The Computer Science Animation and Games Emphasis gives students the opportunity to learn both the technical and artistic side of creating and implementing digital animation and games, preparing them for technical careers with animation and game programming studios. Students in the program collaborate regularly with students in the Animation BFA. Students and faculty who work on both the CS emphasis and the Animation BFA are part of BYU’s Center for Animation.

The BYU Computer Science Department has a long history of contribution to the field of computer-generated animation. BYU Computer Science students have been instrumental in the production of each of BYU's celebrated animated shorts. These short films have been widely heralded by the animation industry, including: "Lemmings," "Petshop," "Faux Paw," "Turtles," "Noggin," "Las Piñatas," "Lion and the Mouse," "Pajama Gladiator," "Kites," and "Xing,". They have garnered ten "College Television Awards" or "Student Emmys" from the Academy of Television Arts and Sciences as well as four "Student Academy Awards" from the Academy of Motion Picture Arts and Sciences.

Applying for the Major

The Computer Science Animation and Games Emphasis is a limited-enrollment major. Students interested in participating in the program must be at least enrolled in the current semester in the prerequisite courses (CS 111, CS 235, DESAN 101 and CSANM 150) to apply for the emphasis. You can apply in the semester that you are taking a prerequisite class (put "currently enrolled" for your grade, and we will pull it ourselves when grades post). For additional questions about the application, please reach out to the CS Undergrad Advisor Lynnette Nelson (

Application deadlines are April 15 and December 15 at 11:59 p.m.

Please reference these application instructions when preparing your application.. Please note: Our office closes at 5 p.m.. You will not be able to get any questions answered after that time.

Transcripts do not need to be official.

About the Major

The Animation and Games Emphasis combines a computer science degree with specialized preparation needed to design and develop animated games and films. Students begin by taking fundamentals in computer science and animation, then must apply to the program. After admission, students take additional courses in computer science fundamentals, graphics, and animation. Students can choose electives from both the computer science catalog and specialty courses in animation and games.

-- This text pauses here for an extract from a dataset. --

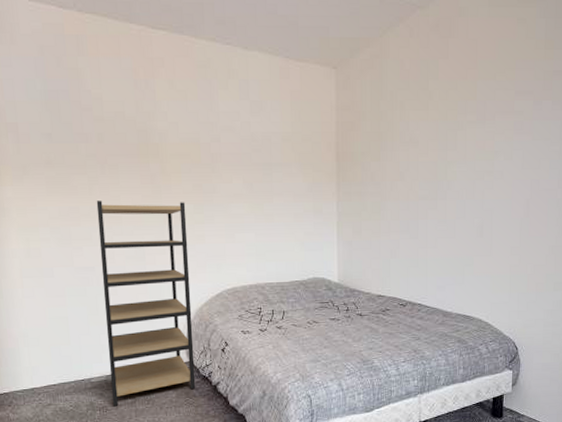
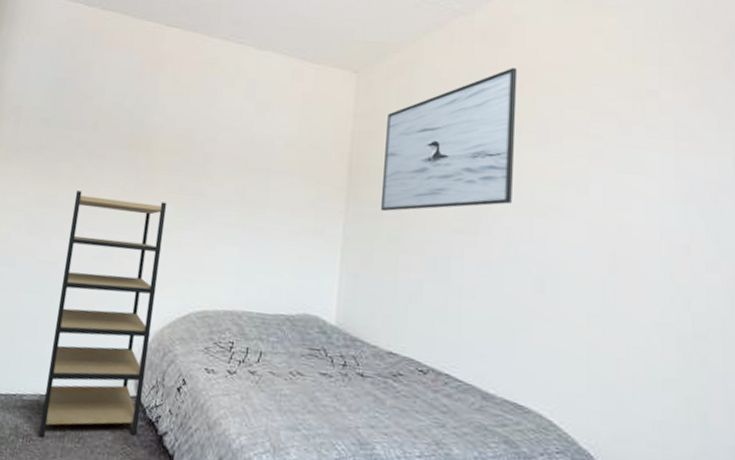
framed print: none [364,57,463,189] -> present [381,67,518,212]

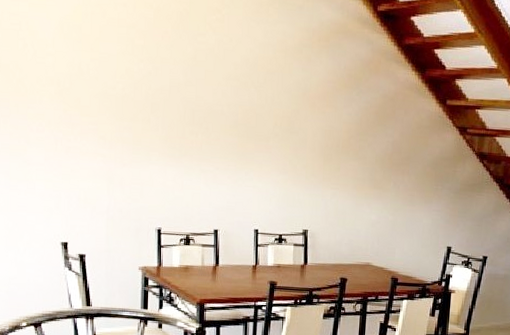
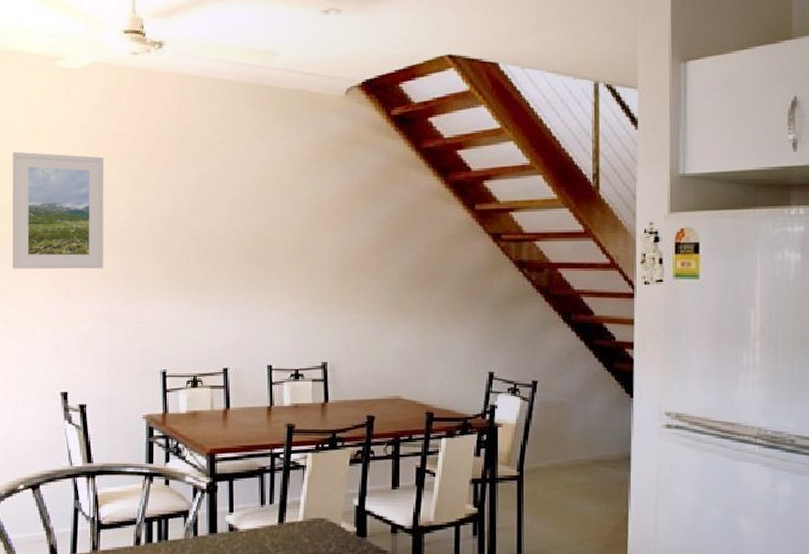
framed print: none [11,10,104,131] -> present [12,151,104,269]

Each year, students in the Animation and Games Emphasis collaborate with students in the Animation BFA to create both an animated film and an animated game. These films and games have won many awards. Often students are able to work on a film or a game in multiple years during their time in the program.

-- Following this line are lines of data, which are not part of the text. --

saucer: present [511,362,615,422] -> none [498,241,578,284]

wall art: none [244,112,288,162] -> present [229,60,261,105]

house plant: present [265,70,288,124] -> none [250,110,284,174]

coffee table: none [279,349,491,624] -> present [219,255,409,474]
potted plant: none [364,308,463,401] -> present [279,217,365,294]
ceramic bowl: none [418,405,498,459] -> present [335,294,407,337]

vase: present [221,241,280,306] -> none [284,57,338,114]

A valuable feature of the Animation and Games Emphasis is that students earn a degree in computer science. This qualifies them for software development in a wide variety of areas.

Many of the alumni from this program have accepted positions at animation studios. Alumni are employed with some of the top studios in the industry, including Pixar, DreamWorks, Disney Animation, EntertainmentArts, Industrial Light + Magic, Avalanche Studios, and LucasFilmsAnimation. Alumni students have contributed to a number of recent blockbuster films, including Pirates of the Caribbean: Curse of the Dead Man's Chest, Chronicles of Narnia: The Lion the Witch and the Wardrobe, Chronicles of Narnia: Prince Caspian, Cars, Ratatouille, Shrek 3, and Transformers. Recently, one computer science alumni, Jason Smith, who is currently employed as a technology lead at Industrial Light + Magic, was named by The Hollywood Reporter as one of the industry's "Brightest and Most Talented 35-and-Under Artisans."

During a speech given at BYU in 2008, Ed Catmull, president and co-founder of Pixar Animation Studios and president of Disney Animation, lauded the work in animation at BYU. He remarked, "over the years, Pixar has worked with a lot of different universities around the country and hired people. One of the interesting things is, all of a sudden, in the last few years, we found that BYU has risen to the top." Later that afternoon in a press conference, Dr. Catmull told journalists that BYU students hired as interns "come in and do production work right away and do a fantastic job." He continued, "it's amazing to suddenly see that BYU is producing the best in the industry. It's the perception not just at Pixar, but also at the other studios that something pretty remarkable is happening here."


Requirements can change from year to year. When you declare a major, you follow the requirements that were in force that year. You can see an advisor to switch to the current requirements if desired.